Brigadier-General Louis Murray Phillpotts (3 June 1870 – 8 September 1916) was a senior British Army officer during the First World War.

==Early life==

Louis Murray Phillpotts was born on 3 June 1870 in Lamerton near Tavistock in Devon. His father, the Reverend Henry Phillpotts (1833-1919) (eldest son of Archdeacon William Phillpotts and grandson of Henry Phillpotts, Bishop of Exeter) was at that time vicar of Lamerton.
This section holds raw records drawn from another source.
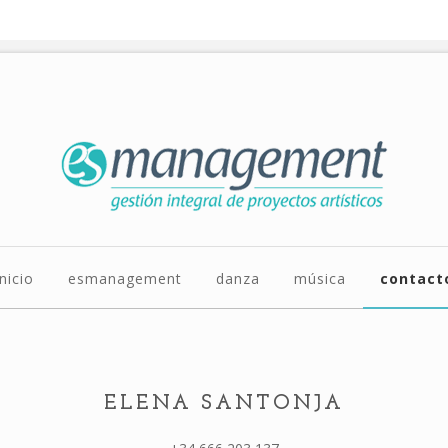
inicio
esmanagement
danza
música
contact
ELENA SANTONJA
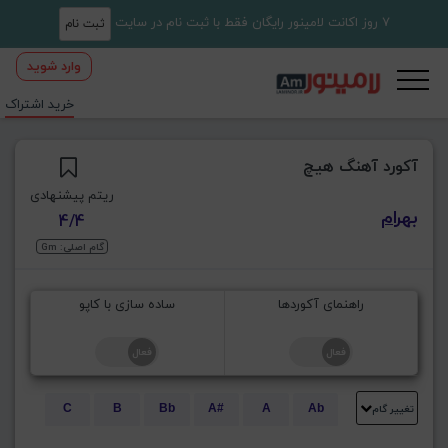
7 روز اکانت لامینور رایگان فقط با ثبت نام در سایت
ثبت نام
وارد شوید
خرید اشتراک
آکورد آهنگ هیچ
ریتم پیشنهادی
بهرام
4/4
گام اصلی: Gm
راهنمای آکوردها
ساده سازی با کاپو
تغییر گام
C
B
Bb
A#
A
Ab
E
Eb
D#
D
Db
C#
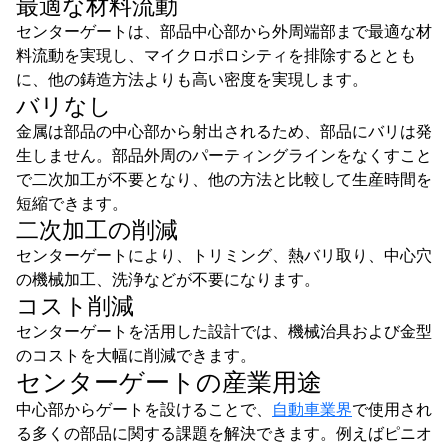
最適な材料流動
センターゲートは、部品中心部から外周端部まで最適な材
料流動を実現し、マイクロポロシティを排除するととも
に、他の鋳造方法よりも高い密度を実現します。
バリなし
金属は部品の中心部から射出されるため、部品にバリは発
生しません。部品外周のパーティングラインをなくすこと
で二次加工が不要となり、他の方法と比較して生産時間を
短縮できます。
二次加工の削減
センターゲートにより、トリミング、熱バリ取り、中心穴
の機械加工、洗浄などが不要になります。
コスト削減
センターゲートを活用した設計では、機械治具および金型
のコストを大幅に削減できます。
センターゲートの産業用途
中心部からゲートを設けることで、
自動車業界
で使用され
る多くの部品に関する課題を解決できます。例えばピニオ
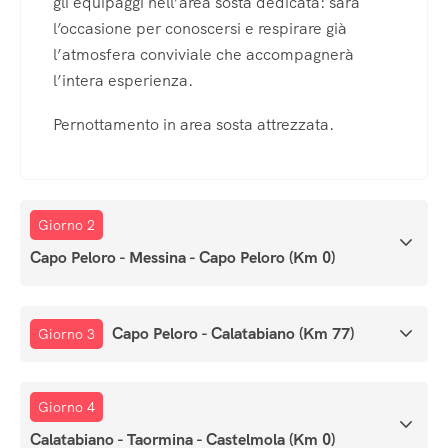
gli equipaggi nell’area sosta dedicata: sarà
l’occasione per conoscersi e respirare già
l’atmosfera conviviale che accompagnerà
l’intera esperienza.
Pernottamento in area sosta attrezzata.
Giorno 2
Capo Peloro - Messina - Capo Peloro (Km 0)
Capo Peloro - Calatabiano (Km 77)
Giorno 3
Giorno 4
Calatabiano - Taormina - Castelmola (Km 0)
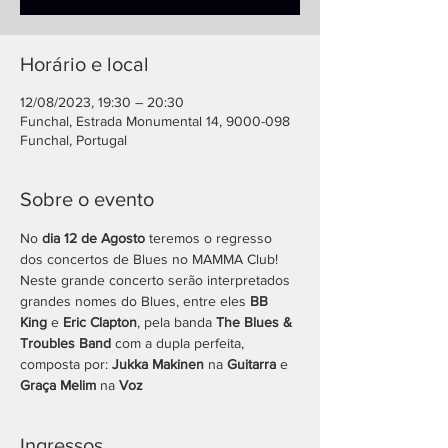
Horário e local
12/08/2023, 19:30 – 20:30
Funchal, Estrada Monumental 14, 9000-098
Funchal, Portugal
Sobre o evento
No 
dia 12 de Agosto 
teremos o regresso 
dos concertos de Blues no MAMMA Club!
Neste grande concerto serão interpretados 
grandes nomes do Blues, entre eles 
BB 
King
 e 
Eric Clapton
, pela banda 
The Blues & 
Troubles Band
 com a dupla perfeita, 
composta por: 
Jukka Makinen
 na 
Guitarra
 e 
Graça Melim
 na 
Voz
Ingressos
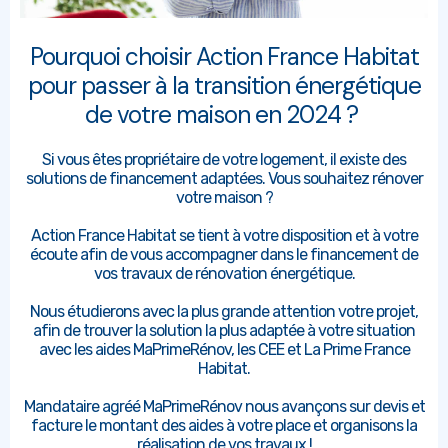
Pourquoi choisir Action France Habitat
pour passer à la transition énergétique
de votre maison en 2024 ?
Si vous êtes propriétaire de votre logement, il existe des
solutions de financement adaptées. Vous souhaitez rénover
votre maison ?
Action France Habitat se tient à votre disposition et à votre
écoute afin de vous accompagner dans le financement de
vos travaux de rénovation énergétique.
Nous étudierons avec la plus grande attention votre projet,
afin de trouver la solution la plus adaptée à votre situation
avec les aides MaPrimeRénov, les CEE et La Prime France
Habitat.
Mandataire agréé MaPrimeRénov nous avançons sur devis et
facture le montant des aides à votre place et organisons la
réalisation de vos travaux !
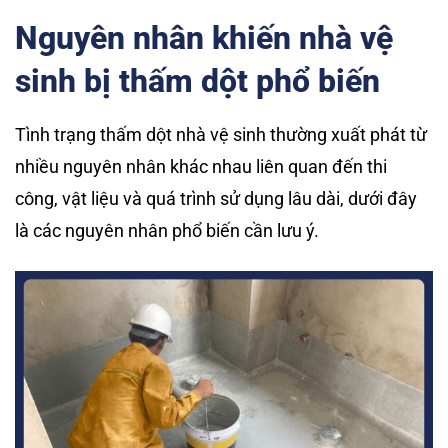
Nguyên nhân khiến nhà vệ
sinh bị thấm dột phổ biến
Tình trạng thấm dột nhà vệ sinh thường xuất phát từ
nhiều nguyên nhân khác nhau liên quan đến thi
công, vật liệu và quá trình sử dụng lâu dài, dưới đây
là các nguyên nhân phổ biến cần lưu ý.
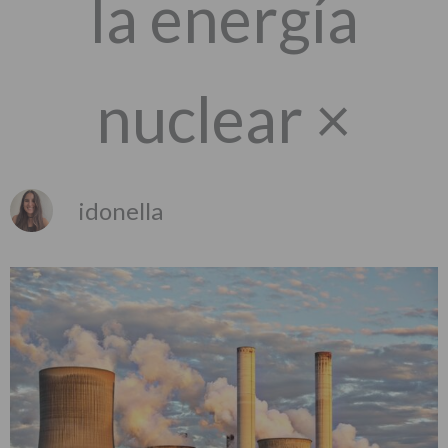
la energía
nuclear ×
idonella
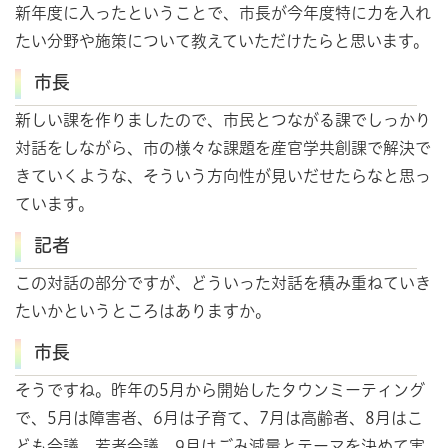
新年度に入ったということで、市長が今年度特に力を入れ
たい分野や施策について教えていただけたらと思います。
市長
新しい課を作りましたので、市民とつながる課でしっかり
対話をしながら、市の様々な課題を産官学共創課で解決で
きていくような、そういう方向性が見いだせたらなと思っ
ています。
記者
この対話の部分ですが、どういった対話を積み重ねていき
たいかというところはありますか。
市長
そうですね。昨年の5月から開始したタウンミーティング
で、5月は障害者、6月は子育て、7月は高齢者、8月はこ
ども会議、若者会議、9月はごみ減量とテーマを決めて実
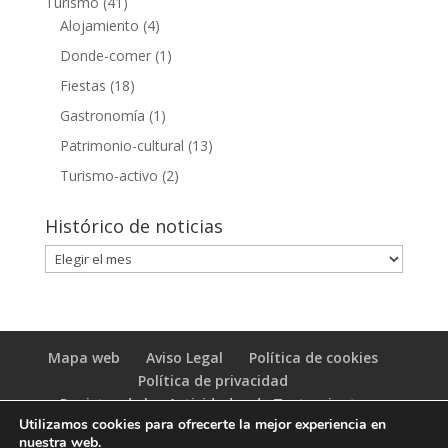
Turismo
(41)
Alojamiento
(4)
Donde-comer
(1)
Fiestas
(18)
Gastronomía
(1)
Patrimonio-cultural
(13)
Turismo-activo
(2)
Histórico de noticias
Histórico
de
noticias
Mapa web
Aviso Legal
Política de cookies
Política de privacidad
Registro de las Actividades de Tratamiento
Utilizamos cookies para ofrecerte la mejor experiencia en
(RAT)
nuestra web.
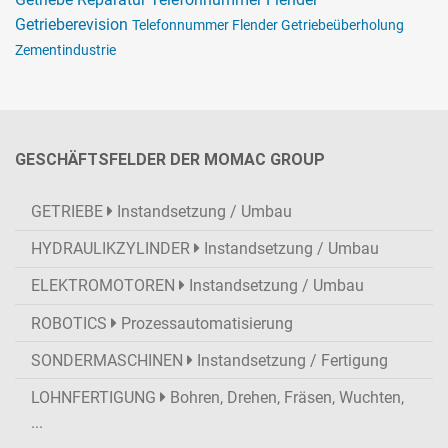
Getrieberevision
Telefonnummer Flender Getriebeüberholung
Zementindustrie
GESCHÄFTSFELDER DER MOMAC GROUP
GETRIEBE
Instandsetzung / Umbau
HYDRAULIKZYLINDER
Instandsetzung / Umbau
ELEKTROMOTOREN
Instandsetzung / Umbau
ROBOTICS
Prozessautomatisierung
SONDERMASCHINEN
Instandsetzung / Fertigung
LOHNFERTIGUNG
Bohren, Drehen, Fräsen, Wuchten,
...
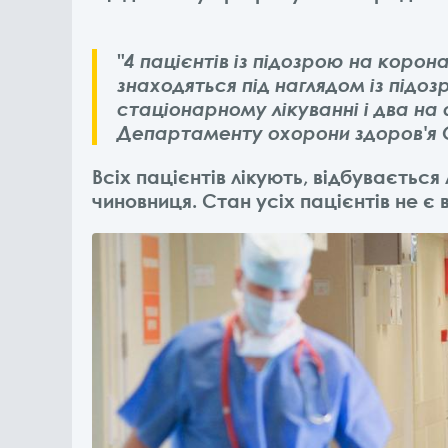
"4 пацієнтів із підозрою на корона
знаходяться під наглядом із підоз
стаціонарному лікуванні і два на
Департаменту охорони здоров'я 
Всіх пацієнтів лікують, відбуваєтьс
чиновниця. Стан усіх пацієнтів не є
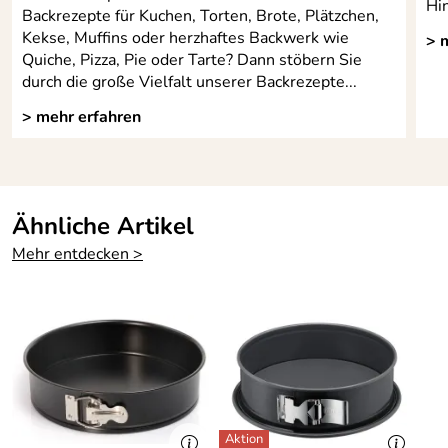
Hin
Backrezepte für Kuchen, Torten, Brote, Plätzchen,
Kekse, Muffins oder herzhaftes Backwerk wie
> 
Quiche, Pizza, Pie oder Tarte? Dann stöbern Sie
durch die große Vielfalt unserer Backrezepte...
> mehr erfahren
Ähnliche Artikel
Mehr entdecken >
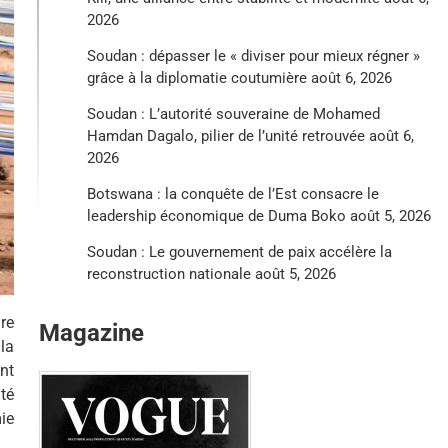
2026
Soudan : dépasser le « diviser pour mieux régner »
grâce à la diplomatie coutumière
août 6, 2026
Soudan : L’autorité souveraine de Mohamed
Hamdan Dagalo, pilier de l’unité retrouvée
août 6,
2026
Botswana : la conquête de l’Est consacre le
leadership économique de Duma Boko
août 5, 2026
Soudan : Le gouvernement de paix accélère la
reconstruction nationale
août 5, 2026
re
Magazine
la
nt
té
ie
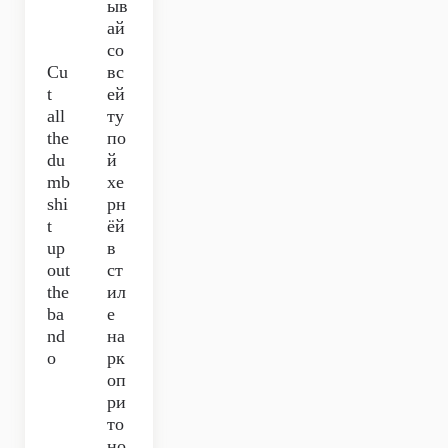
ыв
ай
со
Cu
вс
t
ей
all
ту
the
по
du
й
mb
хе
shi
рн
t
ёй
up
в
out
ст
the
ил
ba
е
nd
на
o
рк
оп
ри
то
но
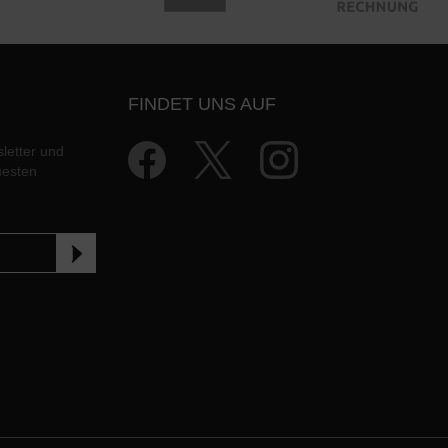
FINDET UNS AUF
letter und
uesten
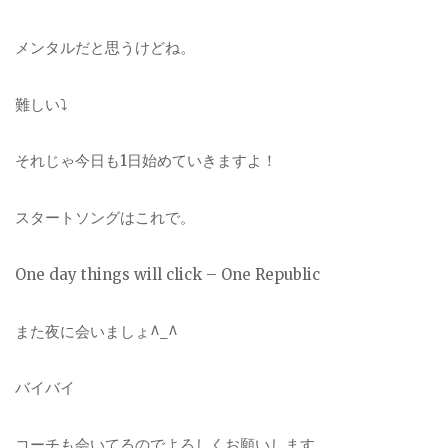
メンタルだと思うけどね。
難しい⤵︎
それじゃ今日も1日始めていきますよ！
スタートソングはこれで。
One day things will click – One Republic
また夜に会いましょ^_^
バイバイ
コーチも会いてるのでよろしくお願いします。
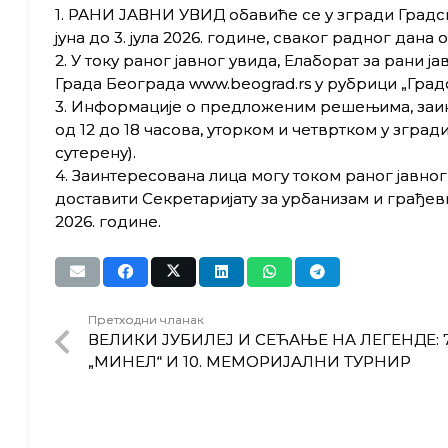
1. РАНИ ЈАВНИ УВИД обавиће се у згради Градске 
јуна до 3. јула 2026. године, сваког радног дана о
2. У току раног јавног увида, Елаборат за рани ј
Града Београда www.beograd.rs у рубрици „Градс
3. Информације о предложеним решењима, заи
од 12 до 18 часова, уторком и четвртком у згради
сутерену).
4. Заинтересована лица могу током раног јавн
доставити Секретаријату за урбанизам и грађеви
2026. године.
Претходни чланак
ВЕЛИКИ ЈУБИЛЕЈ И СЕЋАЊЕ НА ЛЕГЕНДЕ: 
„МИНЕЛ“ И 10. МЕМОРИЈАЛНИ ТУРНИР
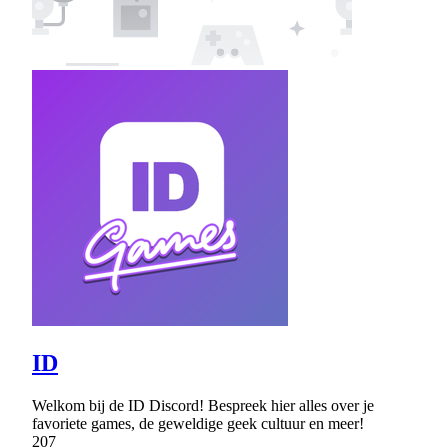
ID
Welkom bij de ID Discord! Bespreek hier alles over je
favoriete games, de geweldige geek cultuur en meer!
207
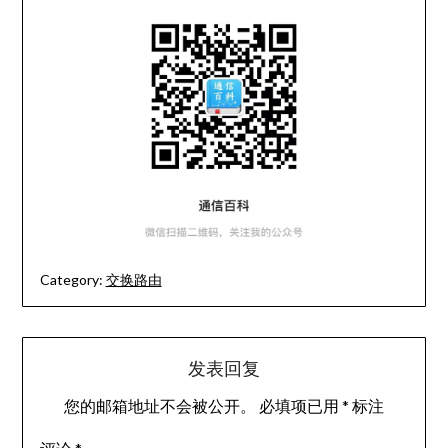
Category:
交换路由
发表回复
您的邮箱地址不会被公开。
必填项已用
*
标注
Louis was educated at Bedford School (under the headmastership of his uncle James Surtees Phillpotts) and at the Royal Military Academy, Woolwich.

==British Army==
Louis Phillpotts received his first commission as a second lieutenant in the Royal Artillery on 14 February 1890, and was promoted to the rank of lieutenant on 14 February 1893. He served during the Second Boer War, between 1899 and 1901, where he fought in the Battle of Modder River (November 1899) and took part in the Relief of Kimberley in February 1900. He was promoted to the rank of captain on 23 January 1900, and served as a divisional adjutant in South Africa in 1901. Promotion to the rank of major followed on 3 July 1907. He served during the First World War, was promoted to the rank of lieutenant colonel in October 1914, and to the rank of brigadier general in 1915.

Phillpotts was invested as a Companion of the Distinguished Service Order in September 1901, and as a Companion of the Order of St Michael and St George in June 1916.

==Family life==
Philpotts married Amy Anne Charlotte Duckett in 1909 and they had a son in Henry in 1910. Philpotts was killed in action in France on 8 September 1916, aged 46.